With the discovery of a dangerous Free Magic creature loose in the city, Clariel is given the chance both to prove her worth and make her escape. But events spin rapidly out of control. Clariel finds herself more trapped than ever, until help comes from an unlikely source. But the help comes at a terrible cost. Clariel must question the motivations and secret hearts of everyone around her – and it is herself she must question most of all.
I’m greatly looking forward to it, and have already preordered it for my Kobo. It comes out October 14, and I can’t wait to go back to the Old Kingdom.
D. Emery Bunn was one of the first bloggers to follow me, and I have long enjoyed his posts on writing and editing. In just a few days, he is releasing his first book, Darkness Concealed:
50 years ago, the dawn did not come. Again. Everyone in Telthan knew it would happen. Monsters roamed the land, killing virtually everyone in their path, laying waste to anything in their way. Only a precious few survived to rebuild the wreckage of civilization, just like last time. No one questions the Darkening. Not even the children.

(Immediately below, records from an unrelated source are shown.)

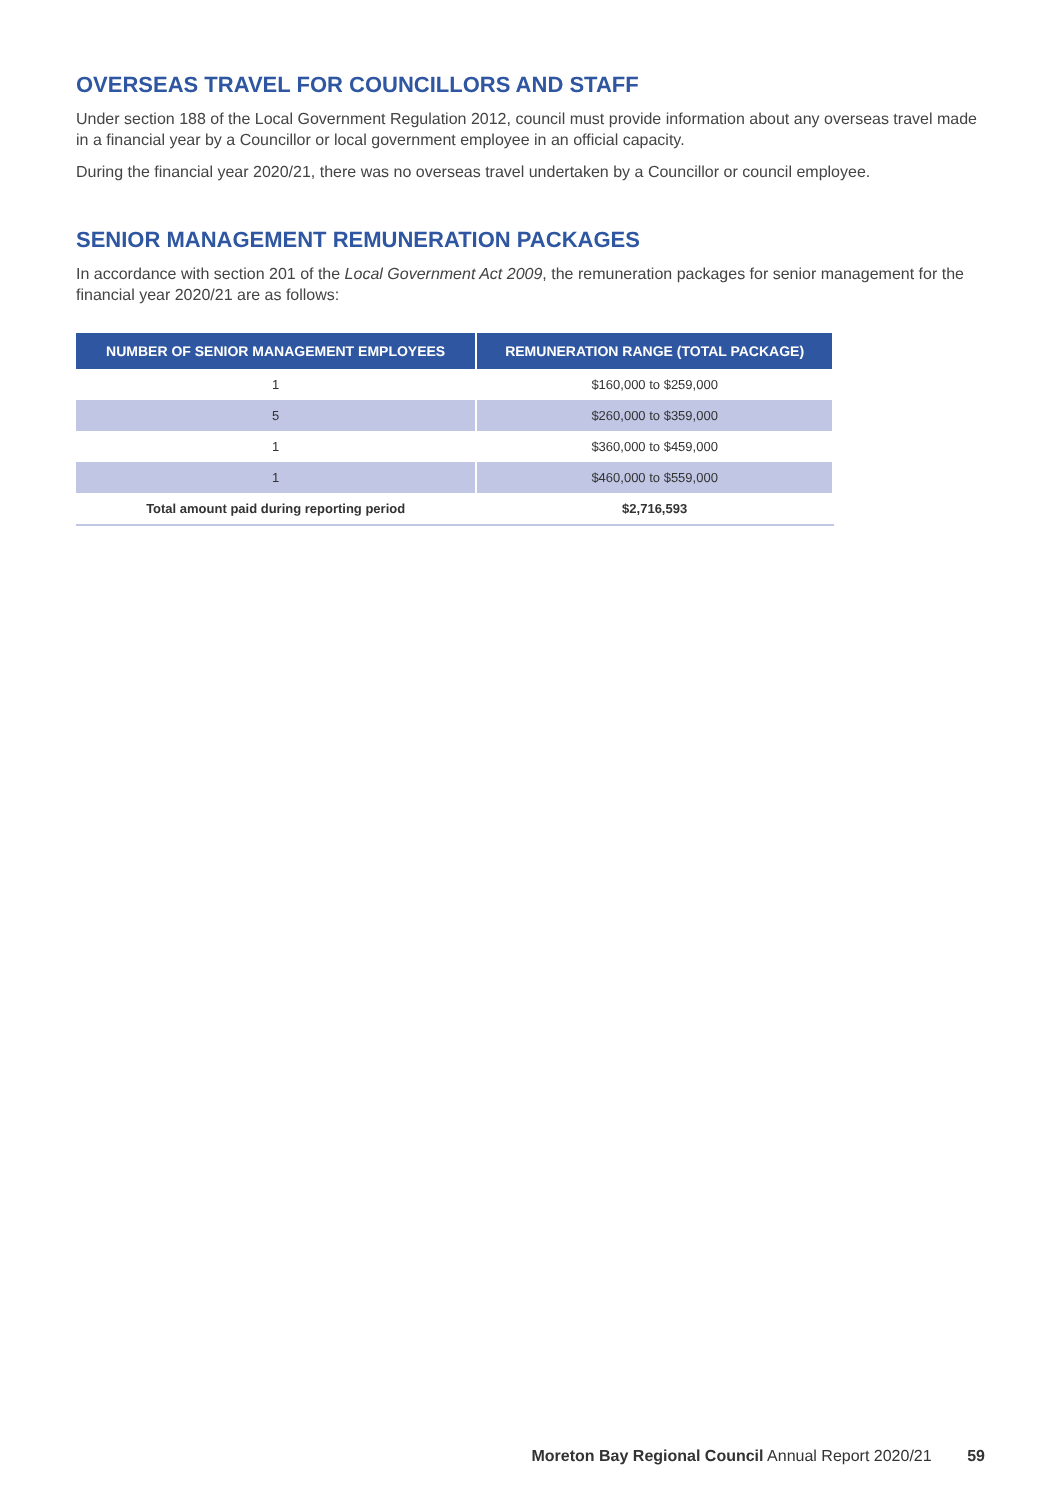OVERSEAS TRAVEL FOR COUNCILLORS AND STAFF
Under section 188 of the Local Government Regulation 2012, council must provide information about any overseas travel made in a financial year by a Councillor or local government employee in an official capacity.
During the financial year 2020/21, there was no overseas travel undertaken by a Councillor or council employee.
SENIOR MANAGEMENT REMUNERATION PACKAGES
In accordance with section 201 of the Local Government Act 2009, the remuneration packages for senior management for the financial year 2020/21 are as follows:
| NUMBER OF SENIOR MANAGEMENT EMPLOYEES | REMUNERATION RANGE (TOTAL PACKAGE) |
| --- | --- |
| 1 | $160,000 to $259,000 |
| 5 | $260,000 to $359,000 |
| 1 | $360,000 to $459,000 |
| 1 | $460,000 to $559,000 |
| Total amount paid during reporting period | $2,716,593 |
Moreton Bay Regional Council Annual Report 2020/21 59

That is, until four strangers set off in search of answers, braving a forbidden city, a forgotten library, and foreboding mountains for the truth that has to exist. But the past does not give up its secrets easily, and the truth is far darker than the blackest night.
It’s already available for preorder on Amazon and Kobo, which makes me very happy; I’ve noticed that some indie authors neglect Kobo, which is a shame.
Congratulations to D. Emery Bunn for getting your work out there! Darkness Concealed is available September 23, and I greatly look forward to reading it!